Perkebunan sawit merupakan aspek penting bagi perekonomian Kalimantan Tengah dengan kontribusi mencapai 25% terhadap Produk Domestik Regional Bruto (PDRB) serta menjadi penyedia lapangan kerja bagi masyarakat. Namun demikian, tantangan besar muncul ketika keberadaan kebun sawit di dalam kawasan hutan berdampak pada isu lingkungan global seperti hilangnya keanekaragaman hayati dan krisis iklim. Sebagai pendekatan transisi yang lebih adaptif, Pemerintah Provinsi Kalimantan Tengah mengedepankan Strategi Jangka Benah (SJB), sebagai upaya memperbaiki struktur dan fungsi ekosistem hutan melalui teknik agroforestri sawit, yang mengubah perkebunan sawit monokultur menjadi agroforestri kompleks tanpa pembongkaran lahan secara mendadak.
Dalam sesi pertama yang menghadirkan para narasumber dari unsur pemerintah, akademisi, dan WWF-Indonesia memaparkan tentang perkembangan kebijakan, tantangan implementasi, serta peluang penerapan SJB dalam program nasional lainnya seperti Folu Net Sink dan pengalaman di lapangan. Kegiatan dilanjutkan dengan diskusi interaktif yang dipandu oleh moderator, di mana peserta bersama-sama mengidentifikasi kendala lapangan, kebutuhan dukungan kelembagaan, serta pembagian peran yang lebih jelas antar pihak.
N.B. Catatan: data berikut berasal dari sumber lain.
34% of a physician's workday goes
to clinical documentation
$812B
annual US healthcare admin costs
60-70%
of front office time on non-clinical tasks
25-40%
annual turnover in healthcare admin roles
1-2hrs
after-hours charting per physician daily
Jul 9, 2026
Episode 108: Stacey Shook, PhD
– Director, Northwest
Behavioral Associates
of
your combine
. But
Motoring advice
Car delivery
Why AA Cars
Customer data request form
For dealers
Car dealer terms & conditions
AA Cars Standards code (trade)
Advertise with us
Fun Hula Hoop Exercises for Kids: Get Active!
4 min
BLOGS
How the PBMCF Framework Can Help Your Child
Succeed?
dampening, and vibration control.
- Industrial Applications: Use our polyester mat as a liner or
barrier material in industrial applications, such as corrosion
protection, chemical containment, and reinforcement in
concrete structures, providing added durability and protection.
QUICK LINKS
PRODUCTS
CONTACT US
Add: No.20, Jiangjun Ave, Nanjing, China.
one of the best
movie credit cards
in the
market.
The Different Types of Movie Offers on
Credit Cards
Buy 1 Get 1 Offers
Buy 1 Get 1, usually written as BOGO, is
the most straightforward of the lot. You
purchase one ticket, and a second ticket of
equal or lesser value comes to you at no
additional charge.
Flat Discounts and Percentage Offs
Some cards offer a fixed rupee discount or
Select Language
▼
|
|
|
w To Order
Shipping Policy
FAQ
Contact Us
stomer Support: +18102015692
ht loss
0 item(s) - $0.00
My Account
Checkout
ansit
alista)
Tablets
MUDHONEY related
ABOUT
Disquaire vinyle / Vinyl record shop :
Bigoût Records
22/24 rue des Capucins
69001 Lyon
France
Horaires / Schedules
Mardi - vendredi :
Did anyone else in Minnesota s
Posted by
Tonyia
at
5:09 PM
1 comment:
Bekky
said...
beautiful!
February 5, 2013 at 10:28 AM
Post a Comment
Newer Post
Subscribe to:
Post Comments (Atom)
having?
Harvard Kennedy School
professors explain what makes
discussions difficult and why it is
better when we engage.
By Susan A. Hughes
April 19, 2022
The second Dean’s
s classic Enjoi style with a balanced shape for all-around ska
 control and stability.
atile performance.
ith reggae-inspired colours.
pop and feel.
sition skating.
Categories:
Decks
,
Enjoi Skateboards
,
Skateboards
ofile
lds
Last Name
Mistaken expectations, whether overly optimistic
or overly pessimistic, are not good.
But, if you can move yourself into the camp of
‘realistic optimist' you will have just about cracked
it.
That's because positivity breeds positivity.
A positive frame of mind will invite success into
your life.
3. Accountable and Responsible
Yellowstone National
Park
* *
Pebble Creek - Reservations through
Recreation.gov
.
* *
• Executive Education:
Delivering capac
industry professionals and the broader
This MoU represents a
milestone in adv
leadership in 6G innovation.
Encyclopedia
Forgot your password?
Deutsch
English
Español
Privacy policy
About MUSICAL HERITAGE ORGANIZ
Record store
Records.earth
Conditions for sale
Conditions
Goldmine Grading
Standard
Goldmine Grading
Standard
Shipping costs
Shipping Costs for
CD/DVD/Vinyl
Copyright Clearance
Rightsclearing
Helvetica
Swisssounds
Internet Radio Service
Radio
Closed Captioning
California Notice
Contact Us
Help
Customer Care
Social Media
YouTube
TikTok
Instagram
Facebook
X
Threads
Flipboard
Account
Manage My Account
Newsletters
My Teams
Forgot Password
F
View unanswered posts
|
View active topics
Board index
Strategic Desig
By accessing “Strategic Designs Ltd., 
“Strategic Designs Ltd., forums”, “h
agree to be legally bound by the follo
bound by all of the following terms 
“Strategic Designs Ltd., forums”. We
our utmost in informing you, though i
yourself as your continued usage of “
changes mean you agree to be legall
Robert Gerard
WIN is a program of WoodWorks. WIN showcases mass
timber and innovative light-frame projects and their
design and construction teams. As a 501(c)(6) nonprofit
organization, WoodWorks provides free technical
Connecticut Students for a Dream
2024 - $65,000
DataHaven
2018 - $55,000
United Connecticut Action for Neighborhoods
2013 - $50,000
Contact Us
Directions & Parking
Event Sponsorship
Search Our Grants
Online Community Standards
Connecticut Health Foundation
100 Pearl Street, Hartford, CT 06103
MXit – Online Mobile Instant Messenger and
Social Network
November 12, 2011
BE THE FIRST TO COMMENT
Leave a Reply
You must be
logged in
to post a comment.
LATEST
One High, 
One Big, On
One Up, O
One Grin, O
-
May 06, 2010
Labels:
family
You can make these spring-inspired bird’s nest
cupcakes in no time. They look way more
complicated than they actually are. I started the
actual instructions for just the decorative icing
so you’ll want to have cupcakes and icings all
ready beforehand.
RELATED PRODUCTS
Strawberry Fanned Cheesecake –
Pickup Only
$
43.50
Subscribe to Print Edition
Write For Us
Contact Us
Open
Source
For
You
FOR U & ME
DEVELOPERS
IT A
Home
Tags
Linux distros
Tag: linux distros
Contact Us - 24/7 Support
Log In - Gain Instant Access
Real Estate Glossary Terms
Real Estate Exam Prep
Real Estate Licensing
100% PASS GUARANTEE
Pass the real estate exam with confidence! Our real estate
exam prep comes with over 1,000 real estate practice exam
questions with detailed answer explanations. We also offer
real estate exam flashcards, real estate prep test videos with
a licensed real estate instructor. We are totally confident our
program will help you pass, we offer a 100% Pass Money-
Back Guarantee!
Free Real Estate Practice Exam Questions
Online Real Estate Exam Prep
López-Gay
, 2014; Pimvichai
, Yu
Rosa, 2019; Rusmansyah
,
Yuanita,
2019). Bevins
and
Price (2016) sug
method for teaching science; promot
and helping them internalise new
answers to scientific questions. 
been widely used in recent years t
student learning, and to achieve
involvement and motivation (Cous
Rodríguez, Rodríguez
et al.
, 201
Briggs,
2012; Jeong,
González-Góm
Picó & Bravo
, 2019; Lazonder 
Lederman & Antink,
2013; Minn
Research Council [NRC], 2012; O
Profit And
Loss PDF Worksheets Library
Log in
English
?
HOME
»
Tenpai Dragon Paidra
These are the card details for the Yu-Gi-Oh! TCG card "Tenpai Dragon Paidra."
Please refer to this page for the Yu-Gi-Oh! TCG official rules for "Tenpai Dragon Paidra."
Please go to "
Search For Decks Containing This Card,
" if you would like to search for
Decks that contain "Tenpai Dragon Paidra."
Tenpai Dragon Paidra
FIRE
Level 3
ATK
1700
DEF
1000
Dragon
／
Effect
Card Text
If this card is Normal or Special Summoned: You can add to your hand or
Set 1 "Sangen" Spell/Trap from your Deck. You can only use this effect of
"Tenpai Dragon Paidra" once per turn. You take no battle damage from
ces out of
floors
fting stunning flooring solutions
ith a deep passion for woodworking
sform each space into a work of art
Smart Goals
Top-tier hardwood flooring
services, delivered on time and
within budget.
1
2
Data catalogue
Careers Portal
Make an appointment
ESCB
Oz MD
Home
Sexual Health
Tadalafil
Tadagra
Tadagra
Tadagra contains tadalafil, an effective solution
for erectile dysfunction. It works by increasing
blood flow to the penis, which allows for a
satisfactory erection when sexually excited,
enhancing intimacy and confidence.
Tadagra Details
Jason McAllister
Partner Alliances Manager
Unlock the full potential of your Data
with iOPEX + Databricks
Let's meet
Implementasi SJB saat ini secara legal dapat diterapkan pada areal Perhutanan Sosial. Dalam proses transisi ini, para pemangku kepentingan berupaya menyelaraskan mekanisme monitoring dan pengelolaan agar berjalan sesuai standar kelembagaan. Sinergi antara pemerintah pusat dan daerah menjadi sangat penting, khususnya dalam penyusunan dan pengesahan instrumen teknis seperti petunjuk teknis (Juknis) atau SOP resmi yang akan menjadi pedoman operasional bersama.
Di tingkat tapak, tantangan yang dihadapi tidak hanya administratif, namun juga menyangkut persepsi petani terhadap produktivitas sistem agroforestri. Untuk itu, kolaborasi dengan akademisi seperti Universitas Gadjah Mada (UGM) dan Universitas Palangka Raya (UPR) perlu terus diperkuat guna menghadirkan bukti ilmiah bahwa tanaman kehutanan seperti meranti dapat tumbuh berdampingan dengan sawit dan berpotensi mendukung produktivitas jangka panjang. Dukungan pemerintah dalam penyediaan bibit kehutanan berkualitas juga menjadi salah satu rekomendasi penting.
Melalui forum ini, WWF-Indonesia dan seluruh pemangku kepentingan yang hadir menekankan pentingnya integrasi SJB ke dalam dokumen perencanaan daerah seperti RPJMD agar dukungan anggaran dan program kerja lebih terstruktur. Kejelasan pembagian peran “siapa mengerjakan apa” menjadi kunci dalam memastikan implementasi berjalan efektif. Dengan memandang Jangka Benah sebagai investasi jangka panjang, bukan sekadar instrumen penertiban, semangat kolaborasi lintas sektor diharapkan dapat mewujudkan visi “Masyarakat Sejahtera, Hutan Lestari” di Kalimantan Tengah.